Dad is from a pretty lucky generation. He was too young for WWII (and medically exempt for Korea), He was able to reap the benefits of his demographic and to avoid military action. He worked hard, and was smart and charming — he went far in business and had a very successful career. He traveled, lived overseas, and was able to provide for his family very well. He’s had two long marriages, and is Grandpa Lee to 7 kids. He’s patriotic, a Republican, and really believes in the American dream. Hell, he is the American dream. He came from humble beginnings and made good, the old-fashioned way through hard work, luck, and by harnessing the power of compound interest.

That’s maybe why it’s especially hard to have 11 September tainted, somehow. He grew up in the shadow of WWII and was no doubt partly formed by that fight — by the understanding that the USA was Protector of the World. It’s culturally encoded — the US of A was Right, and Good, and above all else, Safe.

9/11 was a violation of that safety. It was horrific and violent and unmoored us all. It changed the world, instantly, and in a long-lasting way. We’re still feeling the fallout from it now, almost a decade later.

He turned 69 that day. A good age, and one that should have been a day of celebration and family and gifts — instead he now identifies it at least partly with terrorism and unspeakable grief. Now, almost a decade later, we are at least also able to identify it with acts of great courage, and hope, and strength. The way that Americans dealt with the horror was inspiring — a million stories of everyday moments of heroism and bravery; strength in adversity, and some happy endings.

In the 9 years since that birthday, he has undergone his own baptism by fire; his own horror. A year after the event, he was feeling poorly, a year after that he was diagnosed with gastric and esophageal cancer. He went through it all like a champ — surgery and ICU, chemotherapy, radiation, a feeding tube, extreme weight loss… the whole horrible heart-breaking cycle of diagnosis through to recovery. He is now a 6-year cancer survivor — a survivor of a type of cancer that has a very low survival rate. He really is miraculous. He had a lot in his favor — they caught it early and he had tremendously talented doctors, he has a wife who was tireless in her support of him, loving family, and an extended family of friends/church group/neighbors who offered drives, food, respite and support.

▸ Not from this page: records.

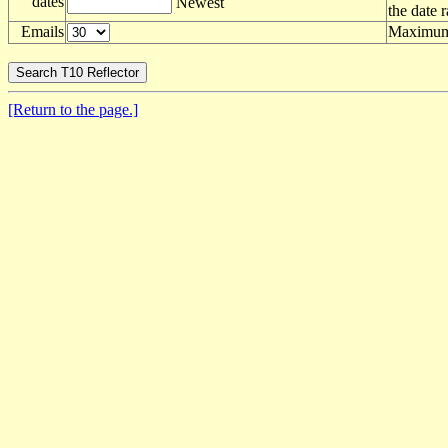
dates
Newest
the date 
Emails
Maximum 
[Return to the page.]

Today, on his 78th birthday (wow!) I am in awe of what the past decade held for him, and so pleased that he came through it all in such fine form. He’s still too darn skinny for my liking, and he smokes way too much (please quit, Dad) but he’s strong as an ox, whip-strong, and he’s still here.

He survived it all, and came through it — not entirely unscathed, but not broken either. His mettle was tested and I am of the opinion that he is a true hero. It wasn’t a battle on the scale of 9/11, but it was his battle against a terrorist, a terrorist that violated the sanctity of his person.

And he won.

Happy Birthday to you Dad. I know you don’t much like the day any more, but maybe if you try to think about it as a reminder that you are a survivor it will help you to reshape it. This day can be a reminder to you of strength and courage, and fighting successfully in the face of great odds. I’m glad your birthday is on this day, and I’m very glad that you’re here to celebrate it.

Much love  being sent your way from Box 761 today. Happy 78th.